═══ Given entries ═══

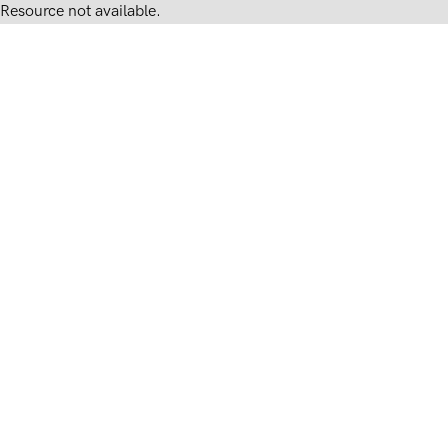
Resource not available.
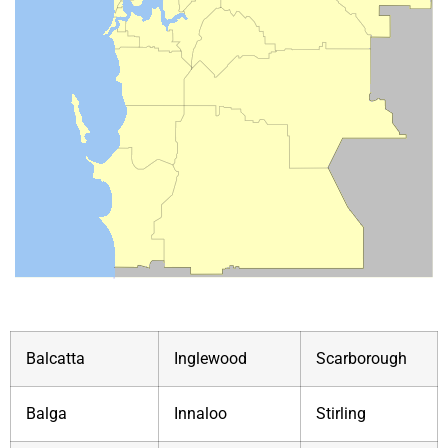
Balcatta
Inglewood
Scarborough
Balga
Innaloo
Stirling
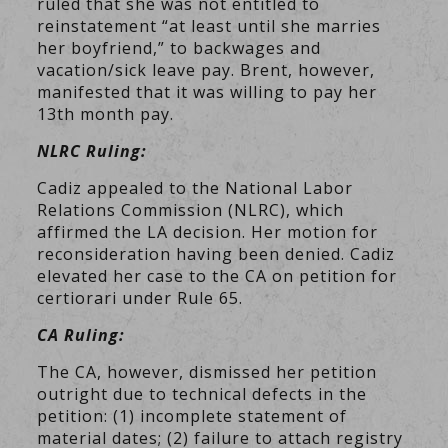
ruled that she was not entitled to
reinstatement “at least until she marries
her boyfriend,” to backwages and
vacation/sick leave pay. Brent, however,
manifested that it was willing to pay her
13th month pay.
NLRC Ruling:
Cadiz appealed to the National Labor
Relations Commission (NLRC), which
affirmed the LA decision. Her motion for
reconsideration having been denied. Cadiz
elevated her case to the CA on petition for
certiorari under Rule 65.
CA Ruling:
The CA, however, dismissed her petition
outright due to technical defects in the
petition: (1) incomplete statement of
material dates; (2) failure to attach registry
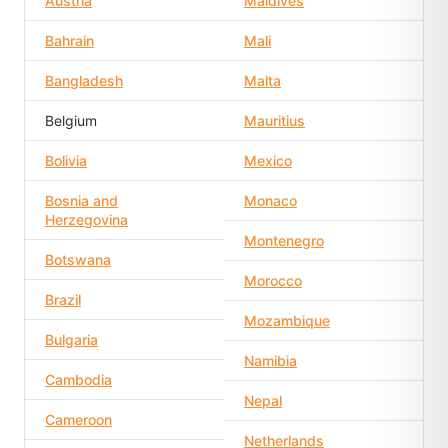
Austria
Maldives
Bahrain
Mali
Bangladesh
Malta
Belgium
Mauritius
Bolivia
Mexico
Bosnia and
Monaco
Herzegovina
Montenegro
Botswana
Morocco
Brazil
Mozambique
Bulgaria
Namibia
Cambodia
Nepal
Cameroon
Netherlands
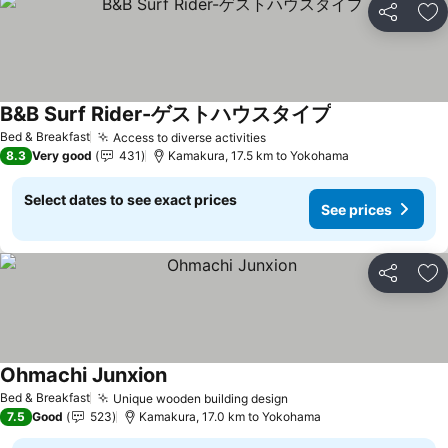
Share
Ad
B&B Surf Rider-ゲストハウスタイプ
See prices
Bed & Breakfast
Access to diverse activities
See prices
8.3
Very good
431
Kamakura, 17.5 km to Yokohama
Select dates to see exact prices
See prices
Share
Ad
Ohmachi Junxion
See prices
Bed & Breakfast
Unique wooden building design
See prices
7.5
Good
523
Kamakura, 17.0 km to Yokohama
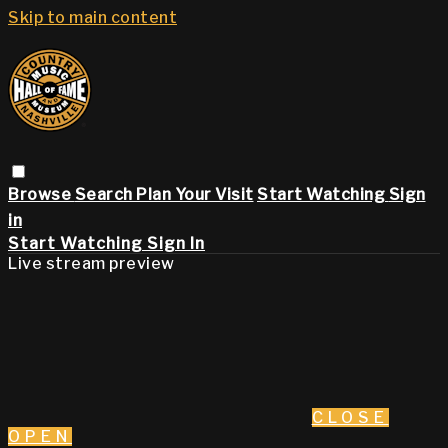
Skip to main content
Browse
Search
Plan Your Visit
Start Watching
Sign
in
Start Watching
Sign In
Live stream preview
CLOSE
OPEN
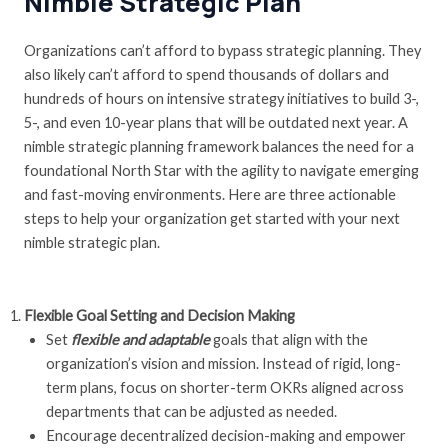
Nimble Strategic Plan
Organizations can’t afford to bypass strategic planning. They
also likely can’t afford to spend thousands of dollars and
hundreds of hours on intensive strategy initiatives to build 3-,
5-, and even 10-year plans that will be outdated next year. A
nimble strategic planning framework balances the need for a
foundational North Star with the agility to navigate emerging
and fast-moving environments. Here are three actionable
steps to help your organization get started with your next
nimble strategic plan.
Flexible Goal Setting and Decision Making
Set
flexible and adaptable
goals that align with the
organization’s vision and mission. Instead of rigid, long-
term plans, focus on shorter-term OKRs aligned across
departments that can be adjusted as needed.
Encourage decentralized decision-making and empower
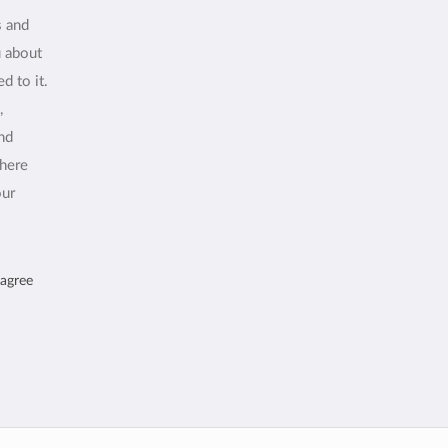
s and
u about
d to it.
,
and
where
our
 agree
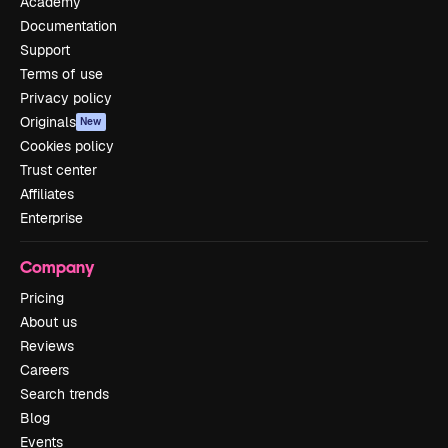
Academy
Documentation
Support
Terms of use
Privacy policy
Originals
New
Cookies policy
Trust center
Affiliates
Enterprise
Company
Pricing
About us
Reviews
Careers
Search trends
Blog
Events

═══
═══ Given entries ═══

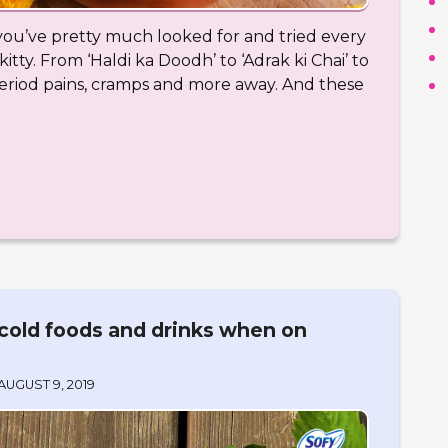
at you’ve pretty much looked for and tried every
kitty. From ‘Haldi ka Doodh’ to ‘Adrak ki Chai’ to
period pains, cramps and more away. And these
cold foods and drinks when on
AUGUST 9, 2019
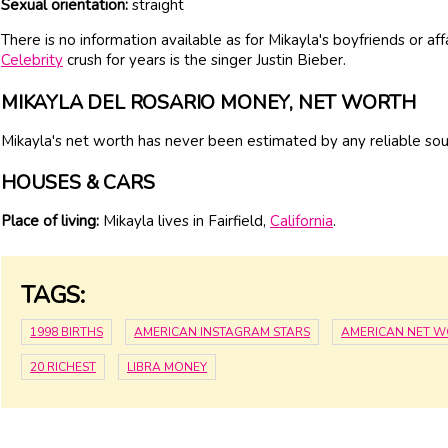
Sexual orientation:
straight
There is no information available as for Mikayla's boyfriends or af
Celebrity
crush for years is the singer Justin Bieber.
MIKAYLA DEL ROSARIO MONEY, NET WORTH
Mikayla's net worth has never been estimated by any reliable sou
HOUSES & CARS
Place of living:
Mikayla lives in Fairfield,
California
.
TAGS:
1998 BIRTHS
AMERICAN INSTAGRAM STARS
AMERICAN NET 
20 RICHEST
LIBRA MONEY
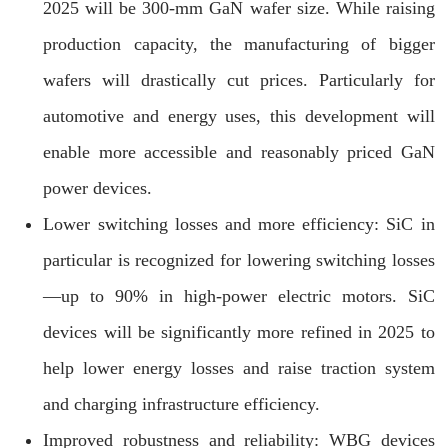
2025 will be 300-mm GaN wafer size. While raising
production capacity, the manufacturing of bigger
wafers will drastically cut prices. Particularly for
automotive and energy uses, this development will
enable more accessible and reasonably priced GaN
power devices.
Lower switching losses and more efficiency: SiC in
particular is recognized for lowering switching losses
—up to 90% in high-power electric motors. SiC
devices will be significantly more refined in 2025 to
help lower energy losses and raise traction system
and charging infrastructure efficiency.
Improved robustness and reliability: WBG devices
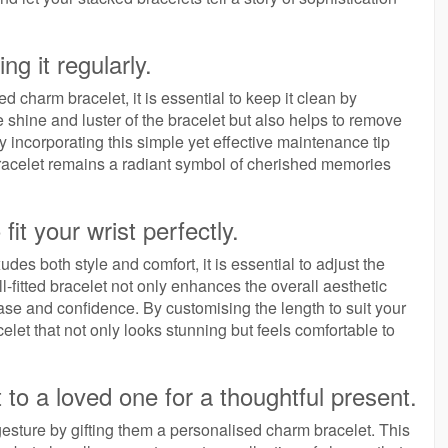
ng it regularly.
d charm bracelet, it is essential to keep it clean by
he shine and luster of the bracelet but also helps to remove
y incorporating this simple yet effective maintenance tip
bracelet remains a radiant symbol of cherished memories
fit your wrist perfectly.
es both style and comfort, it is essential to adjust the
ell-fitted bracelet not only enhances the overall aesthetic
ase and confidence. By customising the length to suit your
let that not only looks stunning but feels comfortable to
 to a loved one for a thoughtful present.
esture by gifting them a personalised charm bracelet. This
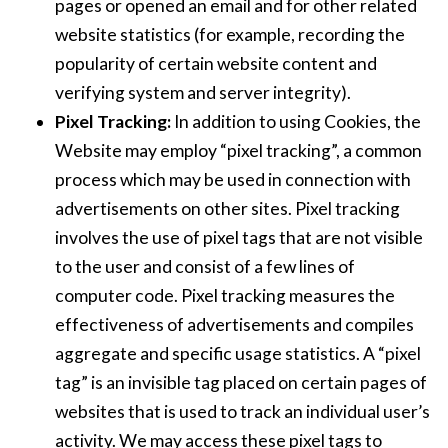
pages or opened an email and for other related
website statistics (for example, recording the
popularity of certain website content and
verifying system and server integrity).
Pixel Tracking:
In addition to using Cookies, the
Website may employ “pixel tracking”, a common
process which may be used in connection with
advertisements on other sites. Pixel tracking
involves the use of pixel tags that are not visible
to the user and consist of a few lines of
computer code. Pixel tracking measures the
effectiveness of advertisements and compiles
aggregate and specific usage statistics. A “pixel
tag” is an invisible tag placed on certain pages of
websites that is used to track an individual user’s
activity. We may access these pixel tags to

═══
═══ Given entries ═══

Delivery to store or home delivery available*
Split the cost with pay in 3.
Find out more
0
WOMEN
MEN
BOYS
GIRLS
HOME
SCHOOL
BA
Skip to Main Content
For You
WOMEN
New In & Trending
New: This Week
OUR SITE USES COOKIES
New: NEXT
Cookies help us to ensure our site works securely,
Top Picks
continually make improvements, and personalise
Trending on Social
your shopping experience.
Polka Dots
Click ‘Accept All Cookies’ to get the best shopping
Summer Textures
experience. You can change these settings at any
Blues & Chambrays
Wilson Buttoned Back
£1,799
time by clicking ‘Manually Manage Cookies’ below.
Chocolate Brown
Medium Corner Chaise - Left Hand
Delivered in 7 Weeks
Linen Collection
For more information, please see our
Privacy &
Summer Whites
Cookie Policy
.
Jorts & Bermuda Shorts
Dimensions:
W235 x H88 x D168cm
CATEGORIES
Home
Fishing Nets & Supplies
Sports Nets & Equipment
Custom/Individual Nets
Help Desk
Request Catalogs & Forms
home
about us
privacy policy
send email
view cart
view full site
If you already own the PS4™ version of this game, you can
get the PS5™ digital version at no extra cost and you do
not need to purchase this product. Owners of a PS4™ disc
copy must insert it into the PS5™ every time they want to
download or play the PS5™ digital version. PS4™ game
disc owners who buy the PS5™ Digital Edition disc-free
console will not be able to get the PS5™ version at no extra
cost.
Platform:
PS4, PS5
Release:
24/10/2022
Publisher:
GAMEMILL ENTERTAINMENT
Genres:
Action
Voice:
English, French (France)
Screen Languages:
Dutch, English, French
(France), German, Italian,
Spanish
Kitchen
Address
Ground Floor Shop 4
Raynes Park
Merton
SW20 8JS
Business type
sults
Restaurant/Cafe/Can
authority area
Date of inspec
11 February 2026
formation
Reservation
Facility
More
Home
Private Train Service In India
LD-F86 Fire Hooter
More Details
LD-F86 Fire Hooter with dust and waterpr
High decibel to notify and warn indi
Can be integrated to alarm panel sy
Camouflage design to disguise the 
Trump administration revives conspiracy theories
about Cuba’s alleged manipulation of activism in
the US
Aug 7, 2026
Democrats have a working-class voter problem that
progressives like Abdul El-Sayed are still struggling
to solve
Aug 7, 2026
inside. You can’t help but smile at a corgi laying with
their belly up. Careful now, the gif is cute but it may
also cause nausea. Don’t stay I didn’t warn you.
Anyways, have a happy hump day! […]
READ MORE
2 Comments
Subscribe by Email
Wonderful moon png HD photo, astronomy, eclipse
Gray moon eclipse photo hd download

═══

Instructions for the task: Output only the lines above from the one containing "reconsideration having been denied. Cadiz" to the one containing "nimble strategic plan.", both included, exactly as written and with no pictures.

Response area:
reconsideration having been denied. Cadiz
elevated her case to the CA on petition for
certiorari under Rule 65.
CA Ruling:
The CA, however, dismissed her petition
outright due to technical defects in the
petition: (1) incomplete statement of
material dates; (2) failure to attach registry
Austria
Maldives
Bahrain
Mali
Bangladesh
Malta
Belgium
Mauritius
Bolivia
Mexico
Bosnia and
Monaco
Herzegovina
Montenegro
Botswana
Morocco
Brazil
Mozambique
Bulgaria
Namibia
Cambodia
Nepal
Cameroon
Netherlands
Share
Ad
B&B Surf Rider-ゲストハウスタイプ
See prices
Bed & Breakfast
Access to diverse activities
See prices
8.3
Very good
431
Kamakura, 17.5 km to Yokohama
Select dates to see exact prices
See prices
Share
Ad
Ohmachi Junxion
See prices
Bed & Breakfast
Unique wooden building design
See prices
7.5
Good
523
Kamakura, 17.0 km to Yokohama
Skip to main content
Browse
Search
Plan Your Visit
Start Watching
Sign
in
Start Watching
Sign In
Live stream preview
CLOSE
OPEN
Nimble Strategic Plan
Organizations can’t afford to bypass strategic planning. They
also likely can’t afford to spend thousands of dollars and
hundreds of hours on intensive strategy initiatives to build 3-,
5-, and even 10-year plans that will be outdated next year. A
nimble strategic planning framework balances the need for a
foundational North Star with the agility to navigate emerging
and fast-moving environments. Here are three actionable
steps to help your organization get started with your next
nimble strategic plan.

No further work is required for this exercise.